Plus, contents coming out means you end up with a sticky mess inside of your canner. That’s more work for you!
One of the biggest issues is siphoning may prevent your jars from sealing properly. Food may get stuck between the rim of the jar and canning seal. After all of this work, the last thing you want to happen is losing jars of food.
Sometimes, siphoning doesn’t stop processing and sealing, but ideally, you want to reduce the risk of this happening to your jars.
- Make sure your applesauce is hot while filling the jars. Some canners cool it down for the pureeing and then fill the jars, but it’s best to reheat after pureeing.
- Dense applesauce is yummy, but it holds more air. So, add some water and thin it out a bit.
- Make sure you have proper headspace. You need at least 1/2 inch headspace for the expansion experienced during processing.
- Don’t forget to remove air bubbles with a bubble popper or a rubber spatula. Do this slowly so you don’t add more air to your jars.
- Try to avoid temperature fluctuations. Siphoning happens most often when there are rapid changes in temperature. Make sure your jars are hot when you fill them with hot applesauce, and put them quickly into the canner. Then, let them rest 5 minutes in the canner before removing into the cool air.
Do You Need to Add Lemon Juice When Canning Applesauce?
Yes, you need to add lemon juice when canning applesauce. It won’t change the flavor of your applesauce, but it helps preserve the color of the apples AND ensures you have proper acidity levels. That’s essential if you want to use a water bath canner when canning applesauce.
How Long Will Canned Applesauce Last?
Per USDA guidelines, home canned applesauce – properly – lasts one year in storage. However, most home canners will tell you that the jars last considerably longer!
Applesauce for Canning
An easy homemade applesauce recipe for canning
- 13 Pounds Apples
- 1/2 Cup Water
- 1/4 Cup Lemon Juice
- Sugar (optional)
- Cinnamon or Other Spices (optional)
Prepping for Applesauce
Start by washing and scrubbing the apples.

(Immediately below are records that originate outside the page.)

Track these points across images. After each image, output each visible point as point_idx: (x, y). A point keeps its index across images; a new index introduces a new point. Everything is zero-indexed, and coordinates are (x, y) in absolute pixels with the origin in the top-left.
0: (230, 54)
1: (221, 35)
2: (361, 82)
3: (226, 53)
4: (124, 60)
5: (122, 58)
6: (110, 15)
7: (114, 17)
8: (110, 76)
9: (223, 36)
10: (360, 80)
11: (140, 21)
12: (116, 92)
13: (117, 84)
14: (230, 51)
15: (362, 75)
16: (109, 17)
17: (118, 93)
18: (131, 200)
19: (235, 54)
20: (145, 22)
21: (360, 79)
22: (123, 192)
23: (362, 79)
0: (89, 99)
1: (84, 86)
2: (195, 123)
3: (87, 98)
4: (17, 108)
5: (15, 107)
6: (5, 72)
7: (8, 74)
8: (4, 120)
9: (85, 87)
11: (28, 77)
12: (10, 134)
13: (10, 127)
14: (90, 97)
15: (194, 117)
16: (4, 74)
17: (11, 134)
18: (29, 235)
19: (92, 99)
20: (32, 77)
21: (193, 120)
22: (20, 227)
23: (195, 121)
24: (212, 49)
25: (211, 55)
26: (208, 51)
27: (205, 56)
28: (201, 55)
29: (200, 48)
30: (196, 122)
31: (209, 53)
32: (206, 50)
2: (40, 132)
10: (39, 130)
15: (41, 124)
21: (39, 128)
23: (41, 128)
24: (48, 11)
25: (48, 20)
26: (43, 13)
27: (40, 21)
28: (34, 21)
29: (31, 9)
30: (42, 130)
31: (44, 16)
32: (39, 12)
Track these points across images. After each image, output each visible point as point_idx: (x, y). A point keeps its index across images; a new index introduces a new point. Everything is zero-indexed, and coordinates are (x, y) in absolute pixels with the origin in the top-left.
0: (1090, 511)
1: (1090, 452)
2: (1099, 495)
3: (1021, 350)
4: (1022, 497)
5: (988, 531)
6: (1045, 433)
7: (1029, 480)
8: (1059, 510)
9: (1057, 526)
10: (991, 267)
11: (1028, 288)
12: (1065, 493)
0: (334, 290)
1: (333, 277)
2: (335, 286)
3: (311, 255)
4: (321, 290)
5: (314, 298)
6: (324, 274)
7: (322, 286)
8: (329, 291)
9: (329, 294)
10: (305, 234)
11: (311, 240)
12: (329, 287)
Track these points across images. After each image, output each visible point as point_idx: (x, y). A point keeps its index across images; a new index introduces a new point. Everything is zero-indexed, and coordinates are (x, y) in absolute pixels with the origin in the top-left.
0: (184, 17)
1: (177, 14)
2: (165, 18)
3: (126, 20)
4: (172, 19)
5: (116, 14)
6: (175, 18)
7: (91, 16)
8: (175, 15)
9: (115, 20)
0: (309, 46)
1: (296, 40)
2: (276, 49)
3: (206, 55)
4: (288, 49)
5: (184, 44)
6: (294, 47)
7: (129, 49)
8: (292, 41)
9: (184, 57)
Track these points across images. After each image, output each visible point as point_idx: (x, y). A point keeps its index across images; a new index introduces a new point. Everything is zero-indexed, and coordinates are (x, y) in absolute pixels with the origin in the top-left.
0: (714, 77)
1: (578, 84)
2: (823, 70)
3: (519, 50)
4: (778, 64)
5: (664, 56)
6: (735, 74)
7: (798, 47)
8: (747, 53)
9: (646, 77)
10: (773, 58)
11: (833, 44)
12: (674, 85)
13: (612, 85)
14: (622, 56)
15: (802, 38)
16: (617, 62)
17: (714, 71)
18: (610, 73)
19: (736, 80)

Peel, core & cut up the apples and place into your large stock pot as you work through them.
Cooking the Applesauce
Put all of the apples into the stock pot with water. Use 1/2 to 1 cup of water to avoid the apples sticking to the bottom and burning.
Let the apples cook in low heat until all are soft and ready for pureeing. Take off the heat and let the applesauce cool until you puree it.
Use whatever method of pureeing you prefer, such as a food mill, food processor, or blender. Put the applesauce back into the pot after pureed; make sure you get consistency you want.
Bring the applesauce back up to a boil, add in sugar and spices to your tastes. This is all preferences, so make sure you taste as you go!
As your applesauce reheats, fill up the water bath canner and put your jars in either the pot or a sink full of hot water. Be sure your jars are clean, and soak the lids and rims in hot water as well.
Ladle the hot applesauce into clean, hot jars, and wipe down the rims to remove any residue before placing the lids and rims on the jars.
Place the filled jars into the water bath canner and process pints for 15 minutes or quarts for 20 minutes.
Let the jars rest after removing from the canner. When cooled, check the seals and store in a cool, dark place.